4 Ekim 2017 Çarşamba

VAHİY

                                                                                 VAHİY

Kur’ân-ı Kerim’de üç farklı iletişim (konuşma) sisteminden bahsedilmektedir;

1-KELÂM; fizik bedene yapılan hitaptır ve karşılıklıdır (diyalogdur). Duyu organlarına ve iletişim ortamına ihtiyaç duyar.
2-İLHAM; Herhangi bir duyu organına ve iletişim ortamına ihtiyaç duyulmadan Allah tarafından veya şeytan tarafından nefsin sem’î hassasına yapılan direk hitaptır ve tek taraflıdır (monologdur).
3-VAHİY; Herhangi bir duyu organına ve iletişim ortamına ihtiyaç duyulmadan Allah tarafından Allah’ın izniyle resûller ve şeytanlar tarafından nefsin sem’î hassasına yapılan direk hitaptır ve hitap karşılıklıdır  (diyalogdur).
Vahiy; geleneksel İslâm tatbikatında Allahû Tealâ’nın sadece peygamberlere ulaştırdığı, onlarla bir konuşması şeklinde yorumlanır. Bu yorum; “Allah sadece peygamberlere vahyeder” ifadesi, Kur’ân-ı Kerim’e kesin bir şekilde ters düşmektedir.

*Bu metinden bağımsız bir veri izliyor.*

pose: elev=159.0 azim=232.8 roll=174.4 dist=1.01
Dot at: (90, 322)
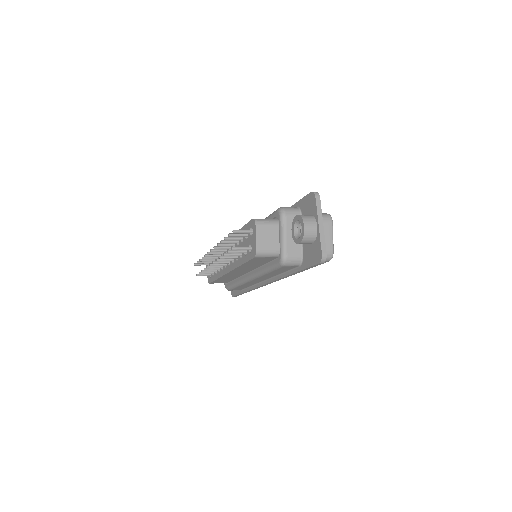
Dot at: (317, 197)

ü  Allah vahiy ile konuşur:

42/ŞÛRÂ-51: Ve mâ kâne li beşerin en yukellimehullâhu illâ vahyen ev min verâi hıcâbin ev yursile resûlen fe yûhıye bi iznihî mâ yeşâu, innehu aliyyun hakîm(hakîmun).
Allah'ın hiçbir insanla konuşması olmamıştır, illâ vahyile veya perde arkasından veya dilediğine izniyle vahyetsin diye resûl (melek) göndererek. Allah, bilir ve hikmet sahibidir.

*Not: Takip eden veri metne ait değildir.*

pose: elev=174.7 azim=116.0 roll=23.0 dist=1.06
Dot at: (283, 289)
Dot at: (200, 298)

ü  Allah nebî ve resûllere vahyeder:

21/ENBİYÂ-25:Ve mâ erselnâ min kablike min resûlin illâ nûhî ileyhi ennehu lâ ilâhe illâ ene fa’budûn(fa’budûni).
Ve senden önce: “Benden başka ilâh yoktur.” diye (kendisine) vahyetmediğimiz bir resûl göndermedik. Öyleyse (sadece) Bana kul olun!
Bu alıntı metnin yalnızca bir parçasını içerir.